▸ Opgave 1:
Stemmen de volgende uitspraken overeen met de bespreking van Prediker 12? Antwoord per uitspraak met ja of nee en citeer de beslissende woorden uit de tekst letterlijk.
(a) De lange zin begint in Prediker 12:1 en eindigt met Prediker 12:7.
(b) Volgens het overzicht beschrijven de verzen 2-6 in beeldspraak het ouder worden.
(c) In vers 5 gaat de olijfboom bloeien.
▸ Opgave 2: Schrijf uit de bespreking van Prediker 12 letterlijk het gedeelte over dat begint bij de woorden met "55. Prediker 12: 2-8" en eindigt met "sterft. (vers 7)".

55. Prediker 12: 2-8 ... voordat de kwade dagen komen (deel 2)
Het is misschien voor de goede lezer overbodig, maar voor de zekerheid herhaal ik hier toch maar even, dat we bezig zijn met het kijken naar een enorm lange zin: de zin die begint in Prediker 12:1 en eindigt met Prediker 12: 7. Ik herhaal hier ook - met iets andere woorden - het overzicht in drie delen van de vorige keer:
- Denk aan uw Schepper voordat ... (vers 1)
- u ouder wordt en uw lichaam hoe langer hoe meer aftakelt ... (vers 2-6 in beeldspraak)
- en u sterft. (vers 7)
En tenslotte herhaal ik hier ook de Bijbeltekst zelf, want wij kunnen de woorden van de Heilige Schrift niet vaak genoeg tot ons door laten dringen. En deze keer zet ik ook vers 8 erbij:
12: 1 Denk aan uw Schepper in de dagen van uw jeugd,
voordat de kwade dagen komen en de jaren naderen
waarvan u zeggen zult:
Ik vind er geen vreugde in;
2 voordat de zon verduisterd wordt, evenals het licht
en de maan en de sterren,
en de wolken terugkeren
na de regen,
3 op die dag wanneer de bewakers van het huis zullen beven,
de sterke mannen zich zullen krommen,
de maalsters ophouden, omdat ze met weinigen zijn,
en zij die door de vensters kijken, verduisterd worden;
4 wanneer de beide deuren naar de straat gesloten worden,
het geluid van de molen verzwakt,
men opstaat bij het geluid van de vogels,
en alle zangeressen neergebogen zullen worden,
5 men ook gaat vrezen voor de hoogte,
en er verschrikkingen zijn op de weg,
de amandelboom gaat bloeien,
de sprinkhaan zichzelf tot last wordt,
en de kapperbes niet meer helpt
- de mens gaat immers naar zijn eeuwig huis:
rouwklagers doen de ronde in de straat -
6 voordat het zilveren koord verwijderd wordt
en de gouden oliehouder verbrijzeld,
de kruik bij de bron stukgebroken wordt
en het rad bij de waterput verbrijzeld,
7 het stof terugkeert naar de aarde zoals het was,
en de geest terugkeert
tot God, Die hem gegeven heeft.

▸ Uittreksel dataset:
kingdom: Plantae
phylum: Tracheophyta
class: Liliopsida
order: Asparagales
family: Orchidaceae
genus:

▸ Juist antwoord 1:
(a) Ja: "de zin die begint in Prediker 12:1 en eindigt met Prediker 12: 7"
(b) Ja: "u ouder wordt en uw lichaam hoe langer hoe meer aftakelt ... (vers 2-6 in beeldspraak)"
(c) Nee: "de amandelboom gaat bloeien"

▸ Juist antwoord 2:
55. Prediker 12: 2-8 ... voordat de kwade dagen komen (deel 2)
Het is misschien voor de goede lezer overbodig, maar voor de zekerheid herhaal ik hier toch maar even, dat we bezig zijn met het kijken naar een enorm lange zin: de zin die begint in Prediker 12:1 en eindigt met Prediker 12: 7. Ik herhaal hier ook - met iets andere woorden - het overzicht in drie delen van de vorige keer:
- Denk aan uw Schepper voordat ... (vers 1)
- u ouder wordt en uw lichaam hoe langer hoe meer aftakelt ... (vers 2-6 in beeldspraak)
- en u sterft. (vers 7)